Kentucky woman Tessa Thompson Talley killed a rare black giraffe on a legal hunt in June 2017 and posted celebratory photos on Facebook, which were tweeted on June 16 with an angry message by the South Africa-based Africland website.

"If our so called governments can't care for our wildlife then its time we stand up and responsibility of our continent, lands, resources and wildlife....share share share!" the site wrote in a follow-up tweet. "And lets have a united voice against pillage of Africa, it's the only home we have."

The pictures, which Talley has since deleted from Facebook, drew outrage from others, including comedian Ricky Gervais, who wrote on Twitter that "giraffes are now on the 'red list' of endangerment due to a 40% decline over the last 25 years. They could become extinct. Gone forever."

He later added in an expletive-laden Facebook post that he's "sick of trophy hunters trying to excuse their grim sport by saying they provide a service."

Actress Debra Messing called Talley a "disgusting, vile, amoral, heartless, selfish murderer."

Talley declined an interview with TODAY, but issued a statement defending herself. She said it was a legal, permitted hunt and the breed of giraffe she killed is not rare other than that it was more than 18 years old.

"This is called conservation through game management,'' she said.

She also found the criticism to be sexist.

"For all the people wishing death or even threatening death to me, this does nothing positive for your 'movement,' it only shows the world how lopsided your priorities are,'' she said. "The very same picture could have been posted, and are posted daily, of men with their trophies and not a word is said.

"It is by far women that hunt who catch more grief from the 'tolerant' and 'all loving' animal rights activists. It’s sickening to the majority of people how women are treated all over the world, except in the case of women hunters.
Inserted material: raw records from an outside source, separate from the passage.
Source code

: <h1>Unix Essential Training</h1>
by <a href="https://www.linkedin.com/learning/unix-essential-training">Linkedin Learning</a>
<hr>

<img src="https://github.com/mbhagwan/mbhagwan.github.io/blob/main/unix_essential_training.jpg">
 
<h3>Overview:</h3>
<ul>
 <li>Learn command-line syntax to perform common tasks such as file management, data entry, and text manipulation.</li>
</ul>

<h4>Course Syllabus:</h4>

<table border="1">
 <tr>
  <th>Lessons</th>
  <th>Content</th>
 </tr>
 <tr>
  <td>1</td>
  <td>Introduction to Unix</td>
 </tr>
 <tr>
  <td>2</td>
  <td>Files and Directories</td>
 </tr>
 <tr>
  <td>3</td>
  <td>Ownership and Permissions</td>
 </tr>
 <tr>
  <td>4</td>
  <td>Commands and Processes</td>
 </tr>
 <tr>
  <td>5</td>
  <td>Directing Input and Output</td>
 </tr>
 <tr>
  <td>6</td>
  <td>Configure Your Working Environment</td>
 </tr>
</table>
You people call yourselves compassionate and caring, yet some of the most vile things have been directed at me and many other women hunters."
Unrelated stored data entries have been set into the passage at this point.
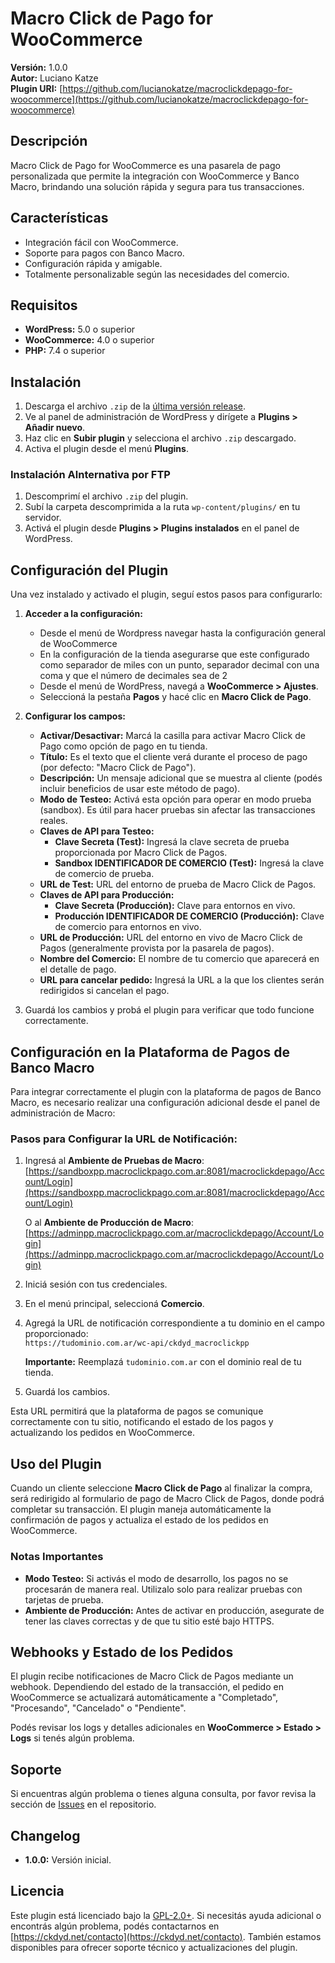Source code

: # Macro Click de Pago for WooCommerce

**Versión:** 1.0.0  
**Autor:** Luciano Katze  
**Plugin URI:** [https://github.com/lucianokatze/macroclickdepago-for-woocommerce](https://github.com/lucianokatze/macroclickdepago-for-woocommerce)

## Descripción

Macro Click de Pago for WooCommerce es una pasarela de pago personalizada que permite la integración con WooCommerce y Banco Macro, brindando una solución rápida y segura para tus transacciones.

## Características

- Integración fácil con WooCommerce.
- Soporte para pagos con Banco Macro.
- Configuración rápida y amigable.
- Totalmente personalizable según las necesidades del comercio.

## Requisitos

- **WordPress:** 5.0 o superior
- **WooCommerce:** 4.0 o superior
- **PHP:** 7.4 o superior

## Instalación

1. Descarga el archivo `.zip` de la [última versión release](https://github.com/lucianokatze/macroclickdepago-for-woocommerce/releases).
2. Ve al panel de administración de WordPress y dirígete a **Plugins > Añadir nuevo**.
3. Haz clic en **Subir plugin** y selecciona el archivo `.zip` descargado.
4. Activa el plugin desde el menú **Plugins**.

### Instalación Alnternativa por FTP

1. Descomprimí el archivo `.zip` del plugin.
2. Subí la carpeta descomprimida a la ruta `wp-content/plugins/` en tu servidor.
3. Activá el plugin desde **Plugins > Plugins instalados** en el panel de WordPress.

## Configuración del Plugin

Una vez instalado y activado el plugin, seguí estos pasos para configurarlo:

1. **Acceder a la configuración:**
   - Desde el menú de Wordpress navegar hasta la configuración general de WooCommerce
   - En la configuración de la tienda asegurarse que este configurado como separador de miles con un punto, separador decimal con una coma y que el número de decimales sea de 2
   - Desde el menú de WordPress, navegá a **WooCommerce > Ajustes**.
   - Seleccioná la pestaña **Pagos** y hacé clic en **Macro Click de Pago**.

2. **Configurar los campos:**

   - **Activar/Desactivar:** Marcá la casilla para activar Macro Click de Pago como opción de pago en tu tienda.
   - **Título:** Es el texto que el cliente verá durante el proceso de pago (por defecto: "Macro Click de Pago").
   - **Descripción:** Un mensaje adicional que se muestra al cliente (podés incluir beneficios de usar este método de pago).
   - **Modo de Testeo:** Activá esta opción para operar en modo prueba (sandbox). Es útil para hacer pruebas sin afectar las transacciones reales.
   - **Claves de API para Testeo:**
     - **Clave Secreta (Test):** Ingresá la clave secreta de prueba proporcionada por Macro Click de Pagos.
     - **Sandbox IDENTIFICADOR DE COMERCIO (Test):** Ingresá la clave de comercio de prueba.
   - **URL de Test:** URL del entorno de prueba de Macro Click de Pagos.
   - **Claves de API para Producción:**
     - **Clave Secreta (Producción):** Clave para entornos en vivo.
     - **Producción IDENTIFICADOR DE COMERCIO (Producción):** Clave de comercio para entornos en vivo.
   - **URL de Producción:** URL del entorno en vivo de Macro Click de Pagos (generalmente provista por la pasarela de pagos).
   - **Nombre del Comercio:** El nombre de tu comercio que aparecerá en el detalle de pago.
   - **URL para cancelar pedido:** Ingresá la URL a la que los clientes serán redirigidos si cancelan el pago.

3. Guardá los cambios y probá el plugin para verificar que todo funcione correctamente.

## Configuración en la Plataforma de Pagos de Banco Macro

Para integrar correctamente el plugin con la plataforma de pagos de Banco Macro, es necesario realizar una configuración adicional desde el panel de administración de Macro:

### Pasos para Configurar la URL de Notificación:

1. Ingresá al **Ambiente de Pruebas de Macro**:  
   [https://sandboxpp.macroclickpago.com.ar:8081/macroclickdepago/Account/Login](https://sandboxpp.macroclickpago.com.ar:8081/macroclickdepago/Account/Login)

   O al **Ambiente de Producción de Macro**:  
   [https://adminpp.macroclickpago.com.ar/macroclickdepago/Account/Login](https://adminpp.macroclickpago.com.ar/macroclickdepago/Account/Login)

2. Iniciá sesión con tus credenciales.

3. En el menú principal, seleccioná **Comercio**.

4. Agregá la URL de notificación correspondiente a tu dominio en el campo proporcionado:  
   `https://tudominio.com.ar/wc-api/ckdyd_macroclickpp`

   **Importante:** Reemplazá `tudominio.com.ar` con el dominio real de tu tienda.

5. Guardá los cambios.

Esta URL permitirá que la plataforma de pagos se comunique correctamente con tu sitio, notificando el estado de los pagos y actualizando los pedidos en WooCommerce.

## Uso del Plugin

Cuando un cliente seleccione **Macro Click de Pago** al finalizar la compra, será redirigido al formulario de pago de Macro Click de Pagos, donde podrá completar su transacción. El plugin maneja automáticamente la confirmación de pagos y actualiza el estado de los pedidos en WooCommerce.

### Notas Importantes

- **Modo Testeo:** Si activás el modo de desarrollo, los pagos no se procesarán de manera real. Utilizalo solo para realizar pruebas con tarjetas de prueba.
- **Ambiente de Producción:** Antes de activar en producción, asegurate de tener las claves correctas y de que tu sitio esté bajo HTTPS.

## Webhooks y Estado de los Pedidos

El plugin recibe notificaciones de Macro Click de Pagos mediante un webhook. Dependiendo del estado de la transacción, el pedido en WooCommerce se actualizará automáticamente a "Completado", "Procesando", "Cancelado" o "Pendiente".

Podés revisar los logs y detalles adicionales en **WooCommerce > Estado > Logs** si tenés algún problema.
## Soporte

Si encuentras algún problema o tienes alguna consulta, por favor revisa la sección de [Issues](https://github.com/lucianokatze/macroclickdepago-for-woocommerce/issues) en el repositorio.

## Changelog

- **1.0.0:** Versión inicial.

## Licencia

Este plugin está licenciado bajo la [GPL-2.0+](https://www.gnu.org/licenses/gpl-2.0.html).
Si necesitás ayuda adicional o encontrás algún problema, podés contactarnos en [https://ckdyd.net/contacto](https://ckdyd.net/contacto). También estamos disponibles para ofrecer soporte técnico y actualizaciones del plugin.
Paul Babaz, the president of Safari Club International, said hunts like Talley's help pay for conservation efforts.

"The money she paid to go on this hunt, it is going directly into the local community, it's going to benefit those animals because now there's an economic benefit,'' Babaz said on TODAY Tuesday.
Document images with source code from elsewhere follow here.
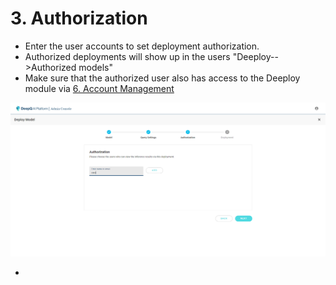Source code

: # 3. Authorization

* Enter the user accounts to set deployment authorization.
* Authorized deployments will show up in the users "Deeploy-->Authorized models"
* Make sure that the authorized user also has access to the Deeploy module via [6. Account Management](../../account-management.md)

![](<../../.gitbook/assets/image (15).png>)

*
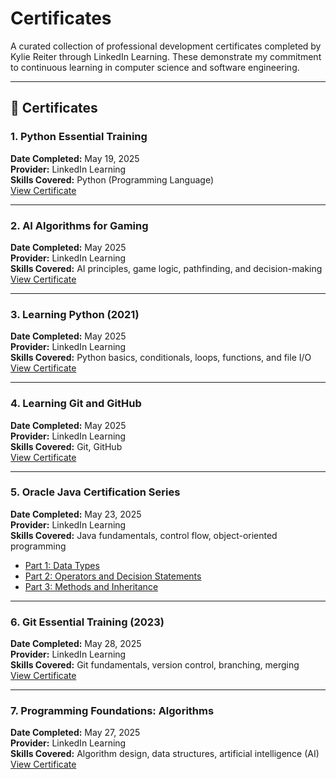 # Certificates

A curated collection of professional development certificates completed by Kylie Reiter through LinkedIn Learning. These demonstrate my commitment to continuous learning in computer science and software engineering.

---

## 📜 Certificates

### 1. Python Essential Training  
**Date Completed:** May 19, 2025  
**Provider:** LinkedIn Learning  
**Skills Covered:** Python (Programming Language)  
[View Certificate](./Python%20Essential%20Training.png)

---

### 2. AI Algorithms for Gaming  
**Date Completed:** May 2025  
**Provider:** LinkedIn Learning  
**Skills Covered:** AI principles, game logic, pathfinding, and decision-making  
[View Certificate](./AI%20Algorithms%20for%20Gaming.png)

---

### 3. Learning Python (2021)  
**Date Completed:** May 2025  
**Provider:** LinkedIn Learning  
**Skills Covered:** Python basics, conditionals, loops, functions, and file I/O  
[View Certificate](./Learning%20Python%20%282021%29.png)

---

### 4. Learning Git and GitHub  
**Date Completed:** May 2025  
**Provider:** LinkedIn Learning  
**Skills Covered:** Git, GitHub  
[View Certificate](./GitHub%20LinkedIn%20Learning%20Certificate.pdf.png)

---

### 5. Oracle Java Certification Series  
**Date Completed:** May 23, 2025  
**Provider:** LinkedIn Learning  
**Skills Covered:** Java fundamentals, control flow, object-oriented programming  
- [Part 1: Data Types](./Oracle%20Java%20Certification%20Series%201.jpeg)  
- [Part 2: Operators and Decision Statements](./Oracle%20Java%20Certification%20Series%202.jpeg)  
- [Part 3: Methods and Inheritance](./Oracle%20Java%20Certification%20Series%203.jpeg)

---

### 6. Git Essential Training (2023)

**Date Completed:** May 28, 2025  
**Provider:** LinkedIn Learning  
**Skills Covered:** Git fundamentals, version control, branching, merging  
[View Certificate](https://github.com/Kyliereiter/Certificates/blob/main/git-essential-training-2023.png?raw=true)

---

### 7. Programming Foundations: Algorithms

**Date Completed:** May 27, 2025  
**Provider:** LinkedIn Learning  
**Skills Covered:** Algorithm design, data structures, artificial intelligence (AI)  
[View Certificate](https://github.com/Kyliereiter/Certificates/blob/main/programming-foundations-algorithms.png?raw=true)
Talley is the latest hunter to come under fire for posting photos of a kill in Africa. Minnesota dentist Walter Palmer faced an overwhelming backlash that resulted in him closing his business for several months in 2015 after he killed a beloved lion named Cecil during a hunt in Zimbabwe.

Idaho hunter Sabrina Corgatelli faced similar criticism in 2015 for her photos with a dead giraffe.

"I get that hunting is not for everyone, that’s what makes this world great is the differences,'' Talley said.

"But to make threats to anyone because they don’t believe the way you do is completely unacceptable. If it was any other belief that was different, threats and insults would be deemed hideous, however for some reason it is OK to act this way because it's hunting."